With Jeff Bezos announcing that he would be stepping down as Amazon CEO to focus on his space efforts with Blue Origin and his charitable work with the Day One Fund, there has been a lot written about the greatest businessman of our age. As he steps down from the $1.7 trillion dollar company he started in Seattle, he finishes as the second wealthiest person in the world making $149,000 every minute from the retail and web services giant.
We choose to include this article in Thought Starters today because it shares a perspective at the heart of many people’s love/hate relationship with Amazon and the man who founded it. The author grapples with the fact that they don’t like Amazon – the way it squeezes suppliers, has decimated its retail competitors and treats its workers so poorly – yet, they remain a loyal Amazon customer. It is a testament to Bezos’ ‘customer first’ mentality and the way in which Amazon has utilised every piece of technology it could buy or build to make the online shopping experience so painless. Even its harshest critics can’t help but be customers.

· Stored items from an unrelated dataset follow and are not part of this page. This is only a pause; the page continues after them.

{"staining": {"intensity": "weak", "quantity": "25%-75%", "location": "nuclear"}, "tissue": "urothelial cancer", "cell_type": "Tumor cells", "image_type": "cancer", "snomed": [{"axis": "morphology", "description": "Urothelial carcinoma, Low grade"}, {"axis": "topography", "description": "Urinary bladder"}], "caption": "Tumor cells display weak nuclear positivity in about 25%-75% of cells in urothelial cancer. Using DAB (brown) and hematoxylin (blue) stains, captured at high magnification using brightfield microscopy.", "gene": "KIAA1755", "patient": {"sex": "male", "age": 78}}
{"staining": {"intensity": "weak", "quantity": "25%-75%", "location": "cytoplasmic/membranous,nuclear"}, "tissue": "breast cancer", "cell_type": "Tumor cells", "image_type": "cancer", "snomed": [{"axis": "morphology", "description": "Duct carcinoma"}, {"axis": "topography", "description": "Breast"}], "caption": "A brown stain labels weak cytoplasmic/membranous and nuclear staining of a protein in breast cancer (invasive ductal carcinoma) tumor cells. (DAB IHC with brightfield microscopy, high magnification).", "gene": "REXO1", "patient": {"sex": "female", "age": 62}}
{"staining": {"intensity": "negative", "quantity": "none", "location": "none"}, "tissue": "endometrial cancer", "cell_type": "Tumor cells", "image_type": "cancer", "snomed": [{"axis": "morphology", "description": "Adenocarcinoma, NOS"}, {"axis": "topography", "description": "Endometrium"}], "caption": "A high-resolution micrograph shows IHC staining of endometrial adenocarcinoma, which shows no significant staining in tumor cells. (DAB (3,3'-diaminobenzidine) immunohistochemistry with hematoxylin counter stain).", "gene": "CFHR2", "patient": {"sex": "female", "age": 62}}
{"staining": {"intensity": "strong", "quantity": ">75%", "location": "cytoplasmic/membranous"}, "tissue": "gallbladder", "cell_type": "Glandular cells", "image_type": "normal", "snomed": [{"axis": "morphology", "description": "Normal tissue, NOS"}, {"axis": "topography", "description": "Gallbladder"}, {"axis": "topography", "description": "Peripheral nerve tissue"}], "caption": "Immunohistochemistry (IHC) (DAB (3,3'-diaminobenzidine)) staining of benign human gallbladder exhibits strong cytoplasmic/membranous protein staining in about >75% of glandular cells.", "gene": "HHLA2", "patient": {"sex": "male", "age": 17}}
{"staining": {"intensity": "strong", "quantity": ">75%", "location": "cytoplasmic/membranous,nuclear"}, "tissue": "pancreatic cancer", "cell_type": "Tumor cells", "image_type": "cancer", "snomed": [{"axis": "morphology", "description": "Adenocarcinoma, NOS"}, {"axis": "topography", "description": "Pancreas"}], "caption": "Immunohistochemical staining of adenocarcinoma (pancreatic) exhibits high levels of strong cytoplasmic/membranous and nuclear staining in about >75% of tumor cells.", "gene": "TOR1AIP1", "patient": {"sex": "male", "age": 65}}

Amazon’s reach now extends far beyond retail and web services. When Amazon acquired Whole Foods in 2017, the market value of rival grocery companies plummeted by billions. In 2018, when Amazon acquired the online pharmacy PillPack, pharmacy giants like Walgreens, CVS and RiteAid similarly lost billions in value. When Amazon announced a healthcare partnership with Berkshire Hathaway and JP Morgan, major American health insurers suffered a similar fate. Such is the reputation and accomplishments of Amazon that they can strike fear into any sector they turn their attention towards.
For a man that originally wanted to call his business Relentless.com (and still owns that domain), he has certainly embodied that value throughout his career. Now, as he leaves Amazon, there is little doubt that he will apply that same level of resolve to whatever he turns his attention to next.